*** GIVEN INFORMATION Section Begins ***

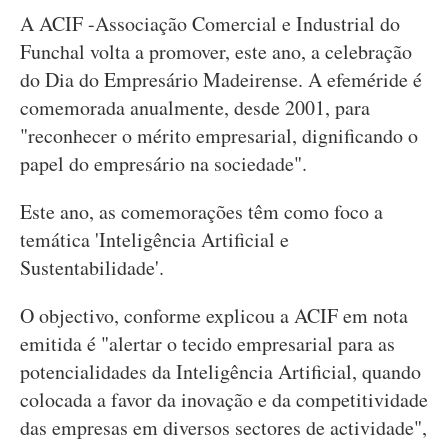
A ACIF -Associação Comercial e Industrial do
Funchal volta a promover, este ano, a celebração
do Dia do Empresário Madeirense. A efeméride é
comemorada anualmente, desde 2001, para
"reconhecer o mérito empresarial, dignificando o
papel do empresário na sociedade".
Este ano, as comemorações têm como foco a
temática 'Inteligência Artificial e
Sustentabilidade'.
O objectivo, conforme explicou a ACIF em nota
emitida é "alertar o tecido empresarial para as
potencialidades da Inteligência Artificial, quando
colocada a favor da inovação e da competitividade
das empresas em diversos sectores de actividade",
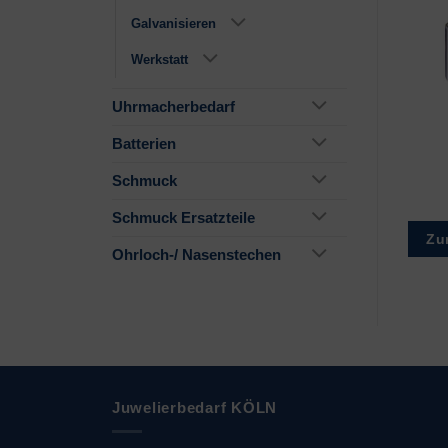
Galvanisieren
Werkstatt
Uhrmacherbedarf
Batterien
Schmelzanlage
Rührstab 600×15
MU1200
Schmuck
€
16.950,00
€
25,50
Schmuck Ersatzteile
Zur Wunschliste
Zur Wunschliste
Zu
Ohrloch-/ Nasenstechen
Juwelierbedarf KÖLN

*** GIVEN INFORMATION Section Ends ***

## WORK TO BE COMPLETED:
Copy out all of the text in the material above, changing every "Wunschliste" to "Merkliste" and keeping everything else the same. Leave the pictures out of your answer.

## RESPONSE AREA:
A ACIF -Associação Comercial e Industrial do
Funchal volta a promover, este ano, a celebração
do Dia do Empresário Madeirense. A efeméride é
comemorada anualmente, desde 2001, para
"reconhecer o mérito empresarial, dignificando o
papel do empresário na sociedade".
Este ano, as comemorações têm como foco a
temática 'Inteligência Artificial e
Sustentabilidade'.
O objectivo, conforme explicou a ACIF em nota
emitida é "alertar o tecido empresarial para as
potencialidades da Inteligência Artificial, quando
colocada a favor da inovação e da competitividade
das empresas em diversos sectores de actividade",
Galvanisieren
Werkstatt
Uhrmacherbedarf
Batterien
Schmelzanlage
Rührstab 600×15
MU1200
Schmuck
€
16.950,00
€
25,50
Schmuck Ersatzteile
Zur Merkliste
Zur Merkliste
Zu
Ohrloch-/ Nasenstechen
Juwelierbedarf KÖLN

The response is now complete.